Parce que la rivalité durant la Coupe du Monde entre les équipes des deux pays, pour une bisbille - dont on sait qu'en matière sportive, cela dégénère rapidement au pugilat. Pour Ahmed Bensaada, médecin et auteur, cité par Magharebia, refuser l'invitation à l'Égypte fut une erreur : « En prenant une telle décision, on punit les peuples égyptiens et algériens. Le livre, la littérature et la culture n’ont pas à payer pour les comportements désobligeants des hooligans. » (notre actualitté)

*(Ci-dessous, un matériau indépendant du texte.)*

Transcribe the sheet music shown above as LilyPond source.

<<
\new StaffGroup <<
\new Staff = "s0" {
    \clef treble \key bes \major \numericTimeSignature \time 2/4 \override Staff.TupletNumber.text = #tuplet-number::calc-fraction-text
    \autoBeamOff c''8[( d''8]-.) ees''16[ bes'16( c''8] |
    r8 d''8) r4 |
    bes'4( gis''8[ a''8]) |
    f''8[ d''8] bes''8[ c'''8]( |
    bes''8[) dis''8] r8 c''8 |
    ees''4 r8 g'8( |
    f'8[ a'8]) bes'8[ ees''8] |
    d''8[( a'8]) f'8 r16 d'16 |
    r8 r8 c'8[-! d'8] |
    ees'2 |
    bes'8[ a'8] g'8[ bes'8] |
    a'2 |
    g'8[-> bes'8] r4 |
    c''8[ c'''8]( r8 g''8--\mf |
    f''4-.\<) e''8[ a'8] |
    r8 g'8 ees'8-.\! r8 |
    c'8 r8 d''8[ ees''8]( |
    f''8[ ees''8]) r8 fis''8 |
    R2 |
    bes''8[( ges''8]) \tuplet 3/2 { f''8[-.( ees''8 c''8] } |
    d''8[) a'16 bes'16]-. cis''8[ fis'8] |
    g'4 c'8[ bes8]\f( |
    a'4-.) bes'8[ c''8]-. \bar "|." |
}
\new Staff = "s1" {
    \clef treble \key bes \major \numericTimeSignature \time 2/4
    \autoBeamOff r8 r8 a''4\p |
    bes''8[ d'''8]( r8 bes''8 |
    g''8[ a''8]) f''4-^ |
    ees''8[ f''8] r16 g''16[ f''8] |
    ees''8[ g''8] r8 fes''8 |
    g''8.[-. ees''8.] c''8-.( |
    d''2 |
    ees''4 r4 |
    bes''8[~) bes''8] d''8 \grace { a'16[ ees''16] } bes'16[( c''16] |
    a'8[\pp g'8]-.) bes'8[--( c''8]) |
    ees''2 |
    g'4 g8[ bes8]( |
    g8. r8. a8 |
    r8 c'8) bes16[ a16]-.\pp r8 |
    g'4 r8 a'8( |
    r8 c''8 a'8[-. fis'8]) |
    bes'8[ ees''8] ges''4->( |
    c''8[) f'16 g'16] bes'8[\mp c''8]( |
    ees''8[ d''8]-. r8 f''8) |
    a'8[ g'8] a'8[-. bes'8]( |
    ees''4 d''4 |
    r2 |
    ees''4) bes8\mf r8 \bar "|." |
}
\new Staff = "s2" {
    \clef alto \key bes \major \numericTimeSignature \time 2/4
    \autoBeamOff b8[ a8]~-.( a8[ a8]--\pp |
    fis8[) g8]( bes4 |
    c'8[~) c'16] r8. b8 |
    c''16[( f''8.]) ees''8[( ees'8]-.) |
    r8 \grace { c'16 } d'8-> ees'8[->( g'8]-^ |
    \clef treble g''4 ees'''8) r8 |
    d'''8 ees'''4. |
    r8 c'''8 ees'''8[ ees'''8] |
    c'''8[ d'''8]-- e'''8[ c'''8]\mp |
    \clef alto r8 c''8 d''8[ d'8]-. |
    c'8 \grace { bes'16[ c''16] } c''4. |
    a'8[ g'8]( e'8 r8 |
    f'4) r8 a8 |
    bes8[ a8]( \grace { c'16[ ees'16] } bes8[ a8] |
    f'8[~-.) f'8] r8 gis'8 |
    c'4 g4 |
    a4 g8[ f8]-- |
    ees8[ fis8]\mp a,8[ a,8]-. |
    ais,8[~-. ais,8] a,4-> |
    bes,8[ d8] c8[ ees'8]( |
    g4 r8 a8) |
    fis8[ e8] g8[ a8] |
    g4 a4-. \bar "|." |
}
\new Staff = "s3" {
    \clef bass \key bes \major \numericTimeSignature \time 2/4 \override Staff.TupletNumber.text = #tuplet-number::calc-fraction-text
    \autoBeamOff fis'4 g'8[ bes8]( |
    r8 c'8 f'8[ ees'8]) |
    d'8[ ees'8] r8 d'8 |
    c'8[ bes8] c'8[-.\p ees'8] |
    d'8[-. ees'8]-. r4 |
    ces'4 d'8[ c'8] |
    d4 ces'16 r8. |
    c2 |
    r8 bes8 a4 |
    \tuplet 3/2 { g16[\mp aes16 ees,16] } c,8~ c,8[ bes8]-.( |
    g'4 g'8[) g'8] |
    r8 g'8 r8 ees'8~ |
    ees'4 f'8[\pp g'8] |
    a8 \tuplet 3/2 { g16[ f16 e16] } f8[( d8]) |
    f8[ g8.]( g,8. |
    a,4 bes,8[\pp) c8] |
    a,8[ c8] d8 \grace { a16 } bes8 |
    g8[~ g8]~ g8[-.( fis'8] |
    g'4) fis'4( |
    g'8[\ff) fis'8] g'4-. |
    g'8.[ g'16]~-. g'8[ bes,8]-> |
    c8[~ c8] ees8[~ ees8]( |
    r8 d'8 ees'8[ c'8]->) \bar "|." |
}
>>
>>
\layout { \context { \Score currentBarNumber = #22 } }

Dans tous les cas, la Foire, achevée ce samedi 6 novembre aura été un succès, réunissant en plus des pays pas vraiment coutumiers de la manifestation, comme l'Inde, la Pologne ou les États-Unis, venus pour la première fois. Selon les organisateurs, le public aura été au rendez-vous, avec une fréquentation quotidienne entre 100 et 150.000 personnes.

Pourtant, les visiteurs à l'intérieur auront quelque peu pesté de se rendre compte que le prix des ouvrages était assez élevé, sur les stands des exposants. En dépit de la détaxe effectuée pour le Salon international du livre d'Alger, les éditeurs affirment que les frais de transport étaient élevés, et nécessitaient une hausse des tarifs.

Annonces et renonces


Reste que durant la manifestation, le ministre de la Culture, Khalida Toumi, a annoncé que désormais, les opérateurs de téléphonie mobile allaient alimenter le Fonds d'aide à l'édition et au livre, ou FDAL, avec une ponction de l'ordre de 0,5 % sur leur chiffre d'affaires. À prendre ou à prendre - mais probablement déjà négocié.

Cette 15e édition avait comme invité d'honneur la Suisse. Le Salon avait également essuyé un vent de protestation, alors qu'Ahmed Madi, du SNEL avait proposé de boycotter la manifestation, contre la décision du commissaire Smaïn Ameziane d'exclure l'Égypte de cette édition. Ce dernier est directeur des éditions Casbah et ancien président du Syndicat national des éditeurs de livre. C'est à la suite d'une assemblée générale extraordinaire que Fayçal Houma avait alors pris sa place.

À cette période, le ministère de la Culture n'avait pas fait la moindre déclaration sur ce choix pourtant contestable.